Routing Microservice Metrics over Tor
Ablative Hosting has several servers distributed around the globe in various data centers from various vendors, it is very important that any potential adversary not be able to identify that these servers are part of the infrastructure.
There are three key points of correlation for these servers;
- Orchestration connections from the Ansible hosts
- Inter-host service communication polling (e.g. the cryptocurrency microservices connecting to our Bitcoin or Monero nodes)
- Metrics from the various servers
Protecting Ansible using Tor
Thankfully Ansible natively supports using SSH options so the host inventory uses .onion addresses and the Ansible host’s Tor SOCKS port.
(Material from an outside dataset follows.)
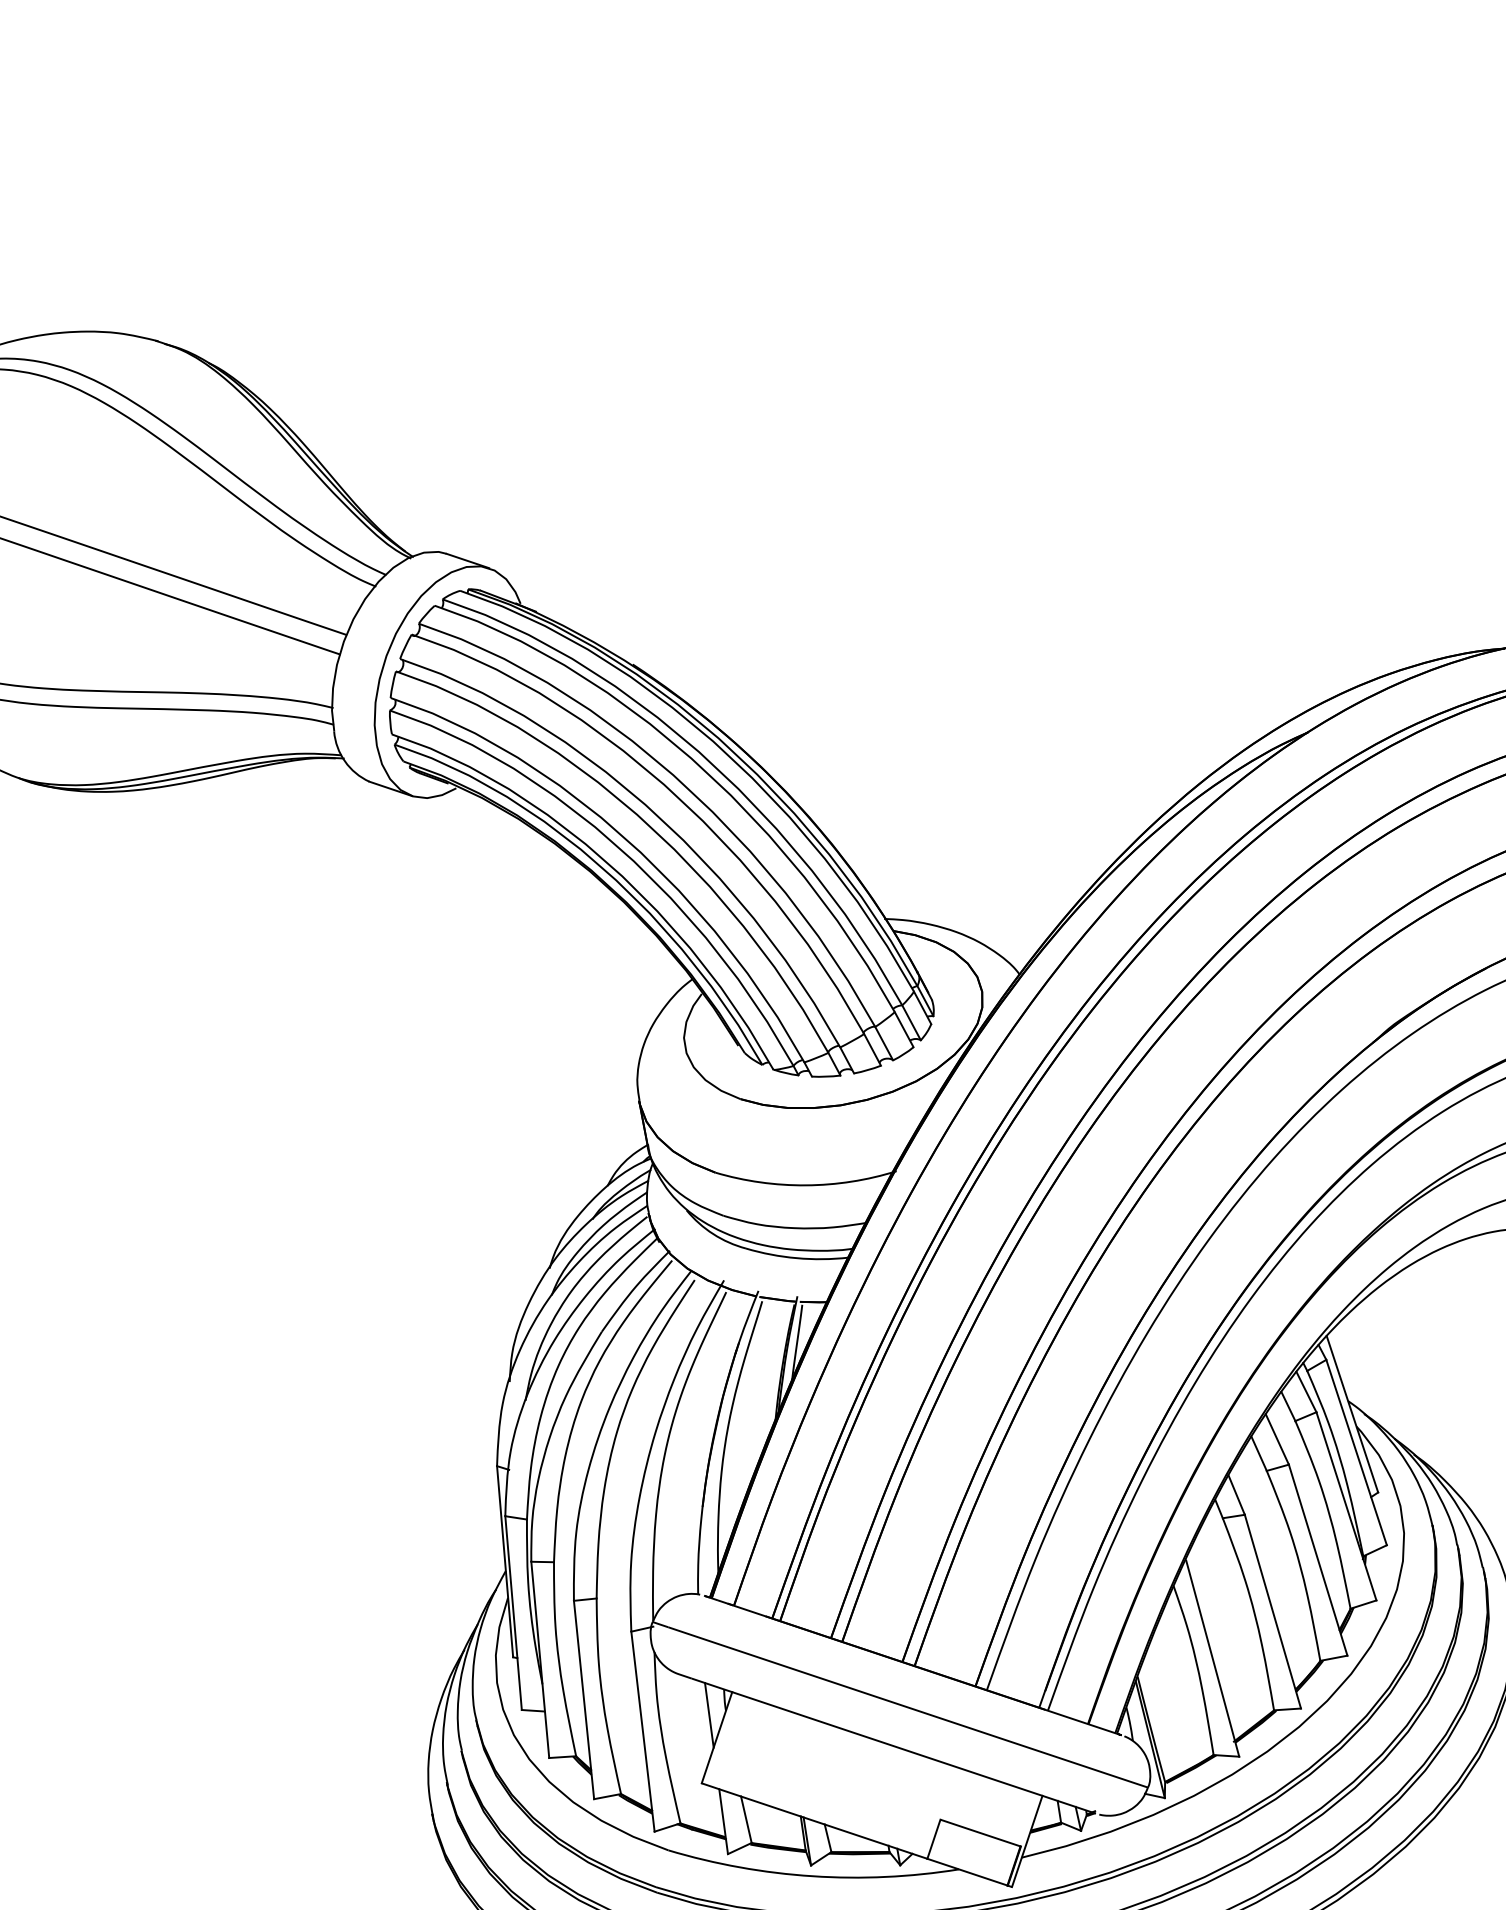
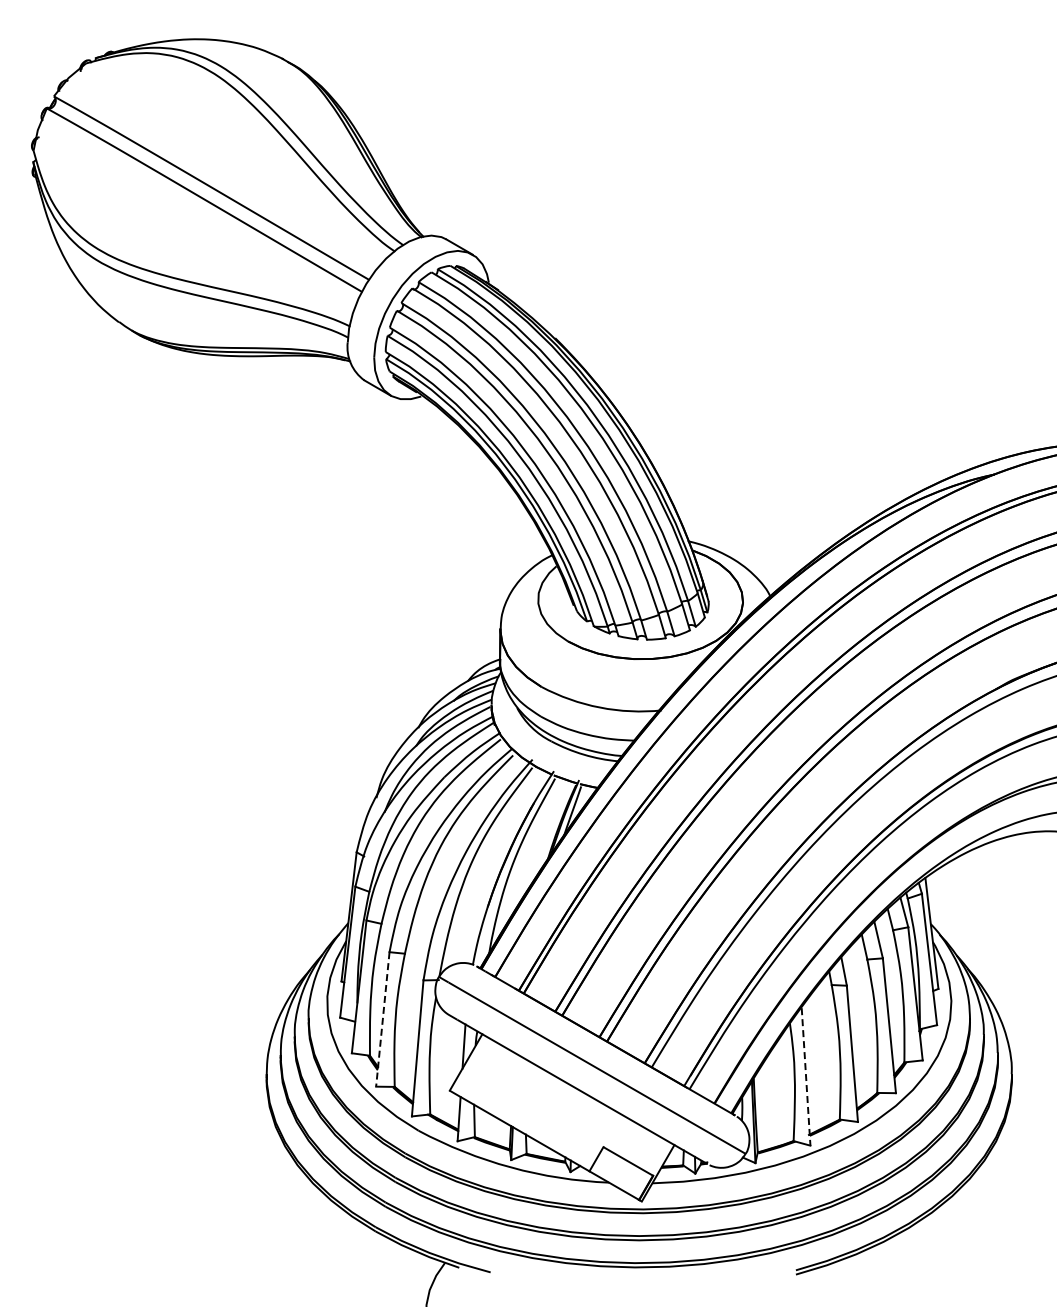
line: (1213, 1657) -> (806, 1076), solid -> dashed
line: (583, 1700) -> (382, 1019), solid -> dashed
Protecting Inter-host service Communication
Any inter-host communication that is expected to cross data center boundaries are wrapped via Tor, and it’s this native GoLang integration that led us to writing plumbago
Protecting Graphite Line Protocol Metrics with Tor
The graphite line protocol is really simple (<metric path> <metric value> <metric timestamp>
) and operates over TCP,
it’s so simple that it’ll happily work with piping a string into netcat;
PORT=2003
SERVER=graphite.your.org
echo "local.random.diceroll 4 `date +%s`" | nc ${SERVER} ${PORT}
The graphite docs refer to this as the “plaintext” protocol which presents us at Ablative with two problems. We have a policy were we encrypt everything, nothing travels over the wire unencrypted but more importantly any connections from our remote servers back to the metrics cluster will provide correlation for an adversary.
Plumbago
The application is pretty simple, we start a simple TCP listener on the given IP and port (default to 2003 for Graphite line protocol)
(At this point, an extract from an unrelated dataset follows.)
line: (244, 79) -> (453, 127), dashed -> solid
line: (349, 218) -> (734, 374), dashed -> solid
l, _ := net.Listen(CONN_TYPE, CONN_HOST+":"+CONN_PORT)
graphite, _ := GraphiteFactory(CONN_TYPE, graphiteHost, graphitePort, "")
for {
conn, _ := l.Accept()
go handleRequest(conn, graphite)
}
handleRequest is equally simple;
func handleRequest(conn net.Conn, graphite *Graphite) {
buf := make([]byte, 8000)
reqLen, err := conn.Read(buf)
if err != nil {
fmt.Println("Error reading:", err.Error())
}
fmt.Printf("Received %d bytes of data\n", reqLen)
graphite.PassThru(buf)
conn.Close()
}
The key work is done in the GraphiteFactory and the PassThru functions;
func GraphiteFactory(protocol string, host string, port int, prefix string) (*Graphite, error) {
var graphite *Graphite
graphite = &Graphite{Host: host, Port: port, Protocol: "tcp", Prefix: prefix, Proxy: "127.0.0.1:9050}
err := graphite.Connect()
if err != nil {
return nil, err
}
return graphite, nil
}
The call to Connect()
is where the proxy configuration is done;
func (graphite *Graphite) Connect() error {
if graphite.conn != nil {
graphite.conn.Close()
}
address := fmt.Sprintf("%s:%d", graphite.Host, graphite.Port)
if graphite.Timeout == 0 {
graphite.Timeout = defaultTimeout * time.Second
}
var err error
var conn net.Conn
dialer, socksErr := proxy.SOCKS5("tcp", graphite.Proxy, nil, proxy.Direct)
if socksErr != nil {
fmt.Fprintln(os.Stderr, "can't connect to the proxy:", socksErr)
}
conn, err = dialer.Dial(graphite.Protocol, address)
if err != nil {
return err
}
graphite.conn = conn
return nil
}
With connectivity to the SOCKS proxy confirmed the pass through is a very simple affair;
func (graphite *Graphite) PassThru(buf []byte) error {
_, err := graphite.conn.Write(buf)
if err != nil {
return err
}
return nil
}
These basic building blocks are what allow us to have per-datacenter Graphite proxies for use with software such as collectd or to bake Tor routed Graphite functionality directly into our services.